▶ **Assignment**
Copy out every item below line by line, keeping each character, accent, and symbol unchanged.

▶ **Source data**
○ ○ ○

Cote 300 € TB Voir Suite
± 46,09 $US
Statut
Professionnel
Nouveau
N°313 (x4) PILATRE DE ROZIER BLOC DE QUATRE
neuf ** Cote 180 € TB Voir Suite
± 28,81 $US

○ ○ ○

▶ **Result**
Cote 300 € TB Voir Suite
± 46,09 $US
Statut
Professionnel
Nouveau
N°313 (x4) PILATRE DE ROZIER BLOC DE QUATRE
neuf ** Cote 180 € TB Voir Suite
± 28,81 $US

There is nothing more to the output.